On 10/30/2017 04:51 AM, Jānis Čoders wrote:
> Thank you. Ok, I understand that some servers could not allow reuse of
> cookie, but why is it FORBIDDEN by standard? It could be suggested to
> not reuse in general cases, but if I wanted to use TLS 1.3 with my
> custom server, which uses cookies to only prevent spoofing attacks (in
> UDP (DTLS) case). And clients know that they can reuse previous
> cookies for fast handshake, then why would it be prohibited?
>
>

The standard must ensure that compliant clients interoperate with
compliant servers.  Compliant servers are permitted (expected, even, for
DTLS!) to offload state such as the handshake hash into the cookie.  A
client that reused a cookie from an old connection on a new connection
to such a server would fail to interoperate, as the server would use the
wrong handshake transcript.  Ergo, the spec strictly forbids clients
from implementing this behavior in order to preserve interoperability.

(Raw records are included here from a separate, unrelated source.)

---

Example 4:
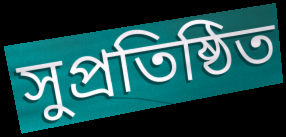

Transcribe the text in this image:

সুপ্ৰতিষ্ঠিত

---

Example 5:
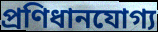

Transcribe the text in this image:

প্ৰণিধানযোগ্য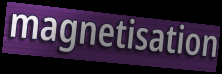
magnetisationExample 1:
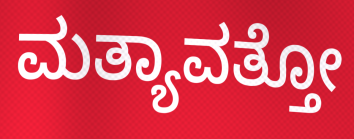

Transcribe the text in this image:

ಮತ್ಯಾವತ್ತೋ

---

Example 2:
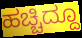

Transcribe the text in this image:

ಹಚ್ಚಿದ್ದೂ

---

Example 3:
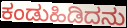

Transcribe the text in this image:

ಕಂಡುಹಿಡಿದನು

There is "nothing" to stop some actor from deploying a noncompliant
implementation on their own private network where interoperability with
compliant implementations is not needed, but of course then that actor
must take responsibility for any changes to the security and privacy
properties as a result of those noncompliant modifications. In this
case, for example, the routability proof embedded in the cookie could
become stale with time (in case of readdressing), and the repeated
cookie provides linkability between ClientHellos from the same client
(to an adversary observing at some point in the middle of the network),
for a start.  No one could guarantee that there are not more changes to
the security and privacy properties than those already listed, of course.